Para o cientista social e ex-coronel da PM Jorge da Silva, o número elevado de autos de resistência é resultado de uma política de confronto. "É um filme que todos já vimos. Morrem bandidos, policiais, supostos bandidos, crianças e senhoras. E ainda há quem ache que o caminho é esse".

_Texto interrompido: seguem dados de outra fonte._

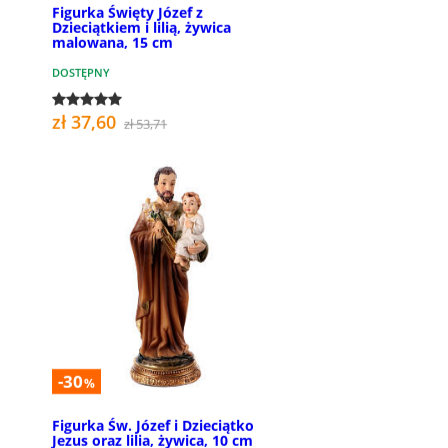
Figurka Święty Józef z
Dzieciątkiem i lilią, żywica
malowana, 15 cm
DOSTĘPNY
zł 37,60
zł 53,71
-30
%
Figurka Św. Józef i Dzieciątko
Jezus oraz lilia, żywica, 10 cm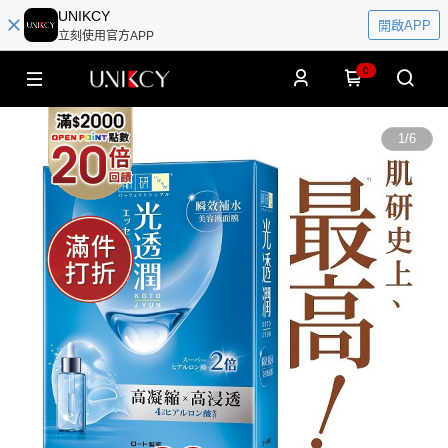
UNIKCY
開啟APP
立刻使用官方APP
0
1
/
6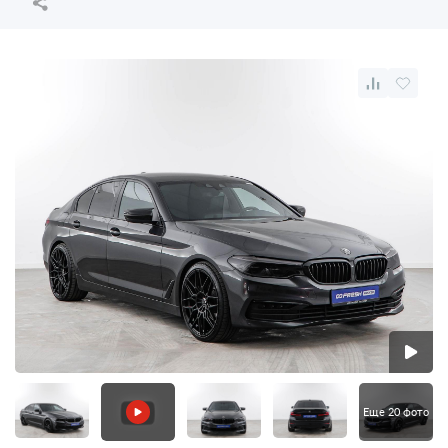
Еще 20 фото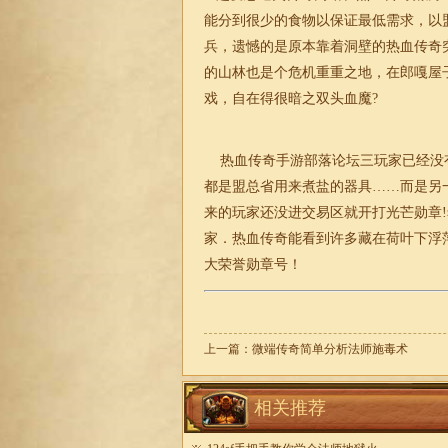
能分到很少的食物以保证最低需求，以
兵，遗憾的是原本靠着洞壁的热血传奇
的山林也是个危机重重之地，在郎嘎屋
戏，自在得很暗之双头血魔?
热血传奇手游部落论坛三玩家已经没
都是盟总省用来煮盐的器具……而是另
来的玩家还没进交易区就开打光芒勋章
家．热血传奇能看到许多藏在荷叶下浮
大荣誉勋章号！
上一篇：
微端传奇简单分析法师施毒术
相关推荐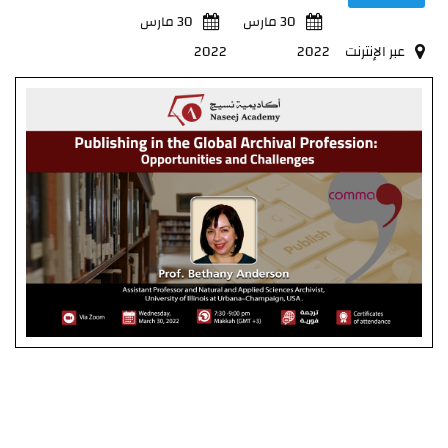
30 مارس
30 مارس
عبر الإنترنت
2022
2022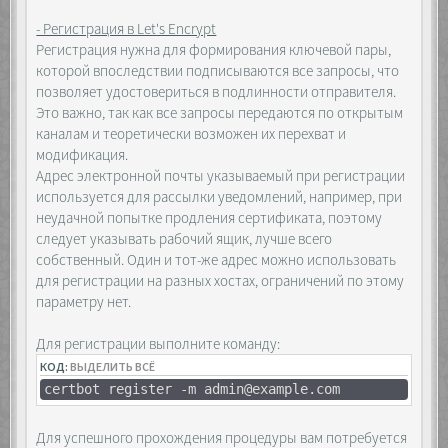
- Регистрация в Let's Encrypt
Регистрация нужна для формирования ключевой пары,
которой впоследствии подписываются все запросы, что
позволяет удостовериться в подлинности отправителя.
Это важно, так как все запросы передаются по открытым
каналам и теоретически возможен их перехват и
модификация.
Адрес электронной почты указываемый при регистрации
используется для рассылки уведомлений, например, при
неудачной попытке продления сертификата, поэтому
следует указывать рабочий ящик, лучше всего
собственный. Один и тот-же адрес можно использовать
для регистрации на разных хостах, ограничений по этому
параметру нет.
Для регистрации выполните команду:
КОД:
ВЫДЕЛИТЬ ВСЁ
certbot register -m admin@example.com
Для успешного прохождения процедуры вам потребуется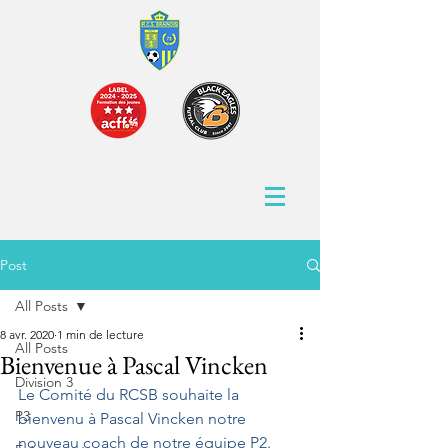
Post
All Posts
8 avr. 2020
1 min de lecture
All Posts
Bienvenue à Pascal Vincken
Division 3
Le Comité du RCSB souhaite la 
P3
bienvenu à Pascal Vincken notre 
nouveau coach de notre équipe P2.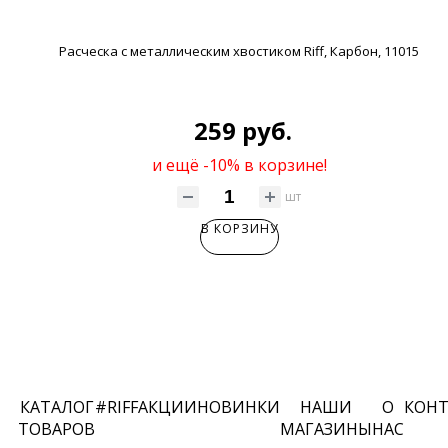
Расческа с металлическим хвостиком Riff, Карбон, 11015
259 руб.
и ещё -10% в корзине!
шт
В КОРЗИНУ
КАТАЛОГ
#RIFF
АКЦИИ
НОВИНКИ
НАШИ
О
КОН
ТОВАРОВ
МАГАЗИНЫ
НАС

Silva responsabiliza o governo do Estado pelas mortes. "A política do atual governo acentua uma tendência repressiva, característica de nossa sociedade. Parte de uma premissa falsa, a de que o confronto armado é meio eficaz para oferecer segurança e tranquilidade à população. Não difere muito das gestões anteriores", afirma Silva. Professor da Universidade do Estado do Rio de Janeiro (Uerj), ex-secretário estadual de Direitos Humanos (2003-2006), ex-presidente do ISP (2003) e ex-corregedor das polícias do Rio (2003), Silva diz que tentar resolver questões sociais, como a violência, só com a polícia, é um erro.

"Isso também leva muitos policiais ao túmulo. No fundo, são todos vítimas de equívocos políticos. A polícia não tem a capacidade de remover causas e fatores... No máximo, nas circunstâncias, enxuga gelo", afirmou o especialista, que nasceu no Complexo do Alemão.

A Secretaria de Segurança do Rio não soube informar o motivo pelo qual essas três regiões tiveram mais mortes provocadas pela polícia do que homicídios. Sobre as críticas à política de segurança do Estado, a assessoria da secretaria disse, por meio de nota, que "respeita o direito de expressão de todo cidadão" e, por isso, não comentaria os argumentos apresentados por Silva.

Se analisado o Estado do Rio de Janeiro como um todo, verifica-se uma proporção de dois autos de resistência para cada 11 homicídios dolosos, já que, nas outras regiões, os assassinatos superam os autos de resistência.

Em áreas como a Barra da Tijuca, por exemplo, sequer foram registradas mortes provocadas pela polícia nos primeiros nove meses deste ano. De janeiro a setembro, ocorreram 805 autos de resistência e 4.460 assassinatos no Estado.